--- start ---
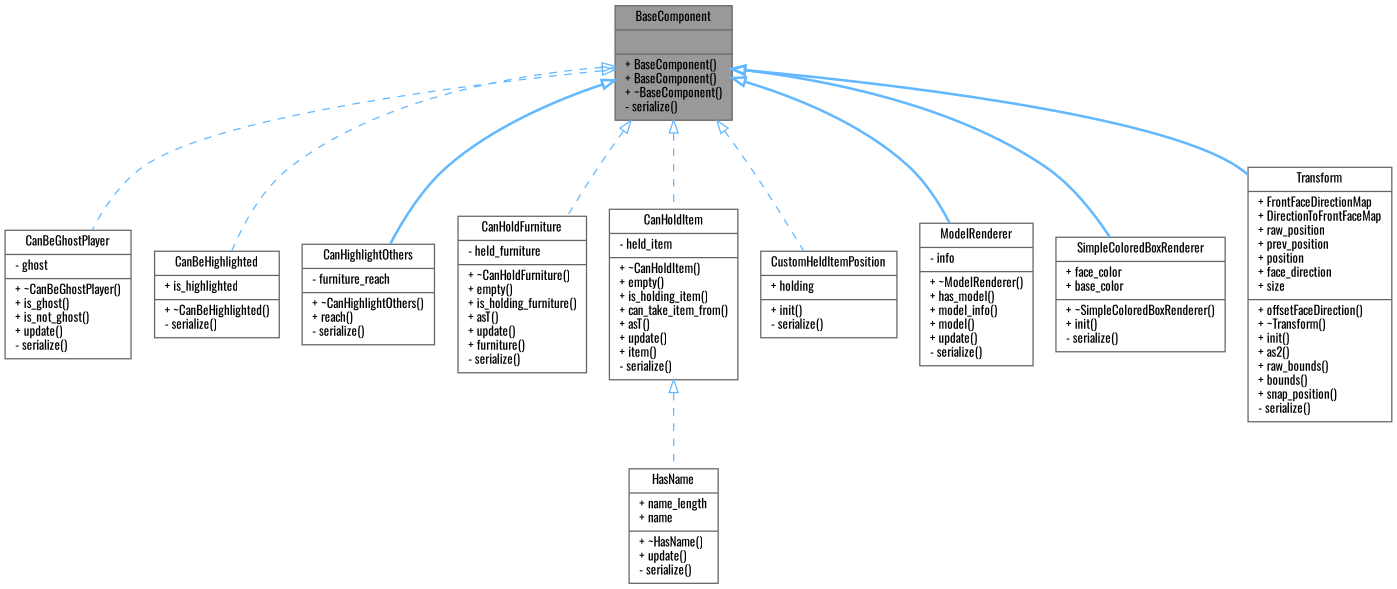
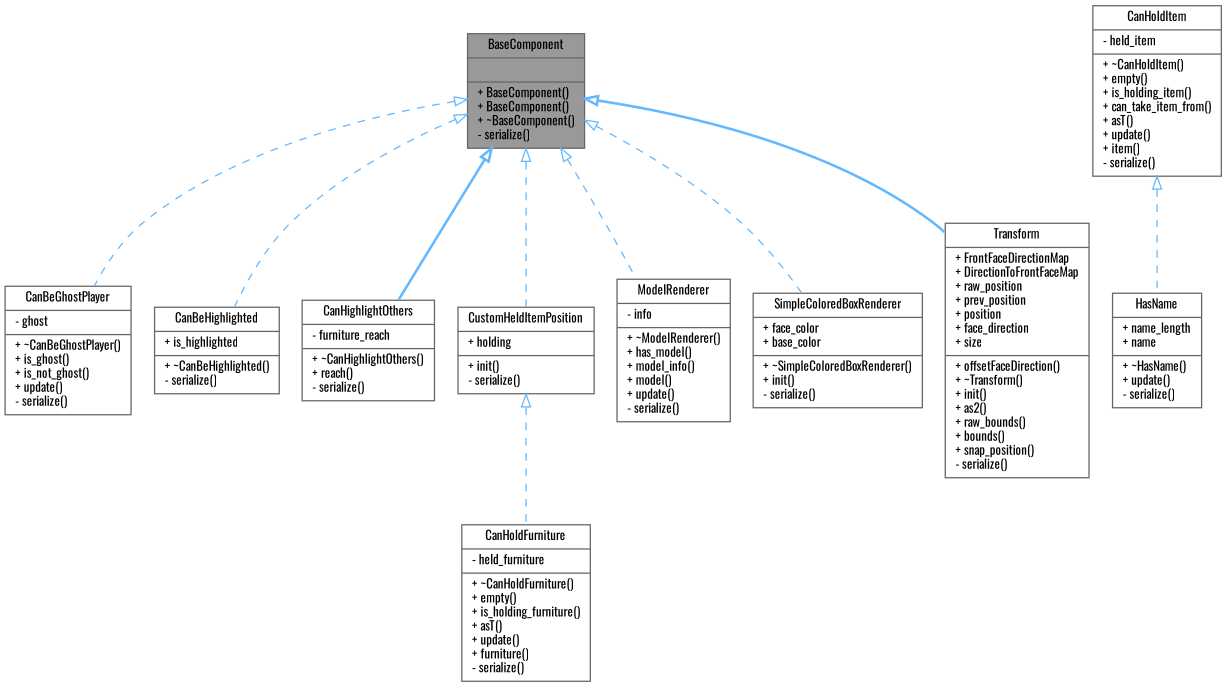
  digraph {
    fontname=Oswald
    node [color=gray40 fillcolor=white fontname=Oswald fontsize=10 shape=record style=filled]
    edge [arrowtail=onormal color=steelblue1 dir=back fontname=Oswald fontsize=10 labelfontname=Helvetica labelfontsize=10 style=dashed]
    n1 [fillcolor=grey60 fontcolor=black height=0.2 label="{BaseComponent\n||+ BaseComponent()\l+ BaseComponent()\l+ ~BaseComponent()\l- serialize()\l}" width=0.4]
    n2 [height=0.2 label="{CanBeGhostPlayer\n|- ghost\l|+ ~CanBeGhostPlayer()\l+ is_ghost()\l+ is_not_ghost()\l+ update()\l- serialize()\l}" width=0.4]
    n3 [height=0.2 label="{CanBeHighlighted\n|+ is_highlighted\l|+ ~CanBeHighlighted()\l- serialize()\l}" width=0.4]
    n4 [height=0.2 label="{CanHighlightOthers\n|- furniture_reach\l|+ ~CanHighlightOthers()\l+ reach()\l- serialize()\l}" width=0.4]
    n5 [height=0.2 label="{CanHoldFurniture\n|- held_furniture\l|+ ~CanHoldFurniture()\l+ empty()\l+ is_holding_furniture()\l+ asT()\l+ update()\l+ furniture()\l- serialize()\l}" width=0.4]
    n6 [height=0.2 label="{CanHoldItem\n|- held_item\l|+ ~CanHoldItem()\l+ empty()\l+ is_holding_item()\l+ can_take_item_from()\l+ asT()\l+ update()\l+ item()\l- serialize()\l}" width=0.4]
    n7 [height=0.2 label="{CustomHeldItemPosition\n|+ holding\l|+ init()\l- serialize()\l}" width=0.4]
    n8 [height=0.2 label="{ModelRenderer\n|- info\l|+ ~ModelRenderer()\l+ has_model()\l+ model_info()\l+ model()\l+ update()\l- serialize()\l}" width=0.4]
    n9 [height=0.2 label="{SimpleColoredBoxRenderer\n|+ face_color\l+ base_color\l|+ ~SimpleColoredBoxRenderer()\l+ init()\l- serialize()\l}" width=0.4]
    n10 [height=0.2 label="{Transform\n|+ FrontFaceDirectionMap\l+ DirectionToFrontFaceMap\l+ raw_position\l+ prev_position\l+ position\l+ face_direction\l+ size\l|+ offsetFaceDirection()\l+ ~Transform()\l+ init()\l+ as2()\l+ raw_bounds()\l+ bounds()\l+ snap_position()\l- serialize()\l}" width=0.4]
    n11 [height=0.2 label="{HasName\n|+ name_length\l+ name\l|+ ~HasName()\l+ update()\l- serialize()\l}" width=0.4]
    n1 -> n2
    n1 -> n3
    n1 -> n4 [style=bold]
-   n1 -> n5
-   n1 -> n6
+   n7 -> n5
    n1 -> n7
-   n1 -> n8 [style=bold]
-   n1 -> n9 [style=bold]
+   n1 -> n8
+   n1 -> n9
    n1 -> n10 [style=bold]
    n6 -> n11
  }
--- end ---
Directive:
Copy every line of the entries above character for character, leaving out the pictures.

Solution below:
  digraph {
    fontname=Oswald
    node [color=gray40 fillcolor=white fontname=Oswald fontsize=10 shape=record style=filled]
    edge [arrowtail=onormal color=steelblue1 dir=back fontname=Oswald fontsize=10 labelfontname=Helvetica labelfontsize=10 style=dashed]
    n1 [fillcolor=grey60 fontcolor=black height=0.2 label="{BaseComponent\n||+ BaseComponent()\l+ BaseComponent()\l+ ~BaseComponent()\l- serialize()\l}" width=0.4]
    n2 [height=0.2 label="{CanBeGhostPlayer\n|- ghost\l|+ ~CanBeGhostPlayer()\l+ is_ghost()\l+ is_not_ghost()\l+ update()\l- serialize()\l}" width=0.4]
    n3 [height=0.2 label="{CanBeHighlighted\n|+ is_highlighted\l|+ ~CanBeHighlighted()\l- serialize()\l}" width=0.4]
    n4 [height=0.2 label="{CanHighlightOthers\n|- furniture_reach\l|+ ~CanHighlightOthers()\l+ reach()\l- serialize()\l}" width=0.4]
    n5 [height=0.2 label="{CanHoldFurniture\n|- held_furniture\l|+ ~CanHoldFurniture()\l+ empty()\l+ is_holding_furniture()\l+ asT()\l+ update()\l+ furniture()\l- serialize()\l}" width=0.4]
    n6 [height=0.2 label="{CanHoldItem\n|- held_item\l|+ ~CanHoldItem()\l+ empty()\l+ is_holding_item()\l+ can_take_item_from()\l+ asT()\l+ update()\l+ item()\l- serialize()\l}" width=0.4]
    n7 [height=0.2 label="{CustomHeldItemPosition\n|+ holding\l|+ init()\l- serialize()\l}" width=0.4]
    n8 [height=0.2 label="{ModelRenderer\n|- info\l|+ ~ModelRenderer()\l+ has_model()\l+ model_info()\l+ model()\l+ update()\l- serialize()\l}" width=0.4]
    n9 [height=0.2 label="{SimpleColoredBoxRenderer\n|+ face_color\l+ base_color\l|+ ~SimpleColoredBoxRenderer()\l+ init()\l- serialize()\l}" width=0.4]
    n10 [height=0.2 label="{Transform\n|+ FrontFaceDirectionMap\l+ DirectionToFrontFaceMap\l+ raw_position\l+ prev_position\l+ position\l+ face_direction\l+ size\l|+ offsetFaceDirection()\l+ ~Transform()\l+ init()\l+ as2()\l+ raw_bounds()\l+ bounds()\l+ snap_position()\l- serialize()\l}" width=0.4]
    n11 [height=0.2 label="{HasName\n|+ name_length\l+ name\l|+ ~HasName()\l+ update()\l- serialize()\l}" width=0.4]
    n1 -> n2
    n1 -> n3
    n1 -> n4 [style=bold]
-   n1 -> n5
-   n1 -> n6
+   n7 -> n5
    n1 -> n7
-   n1 -> n8 [style=bold]
-   n1 -> n9 [style=bold]
+   n1 -> n8
+   n1 -> n9
    n1 -> n10 [style=bold]
    n6 -> n11
  }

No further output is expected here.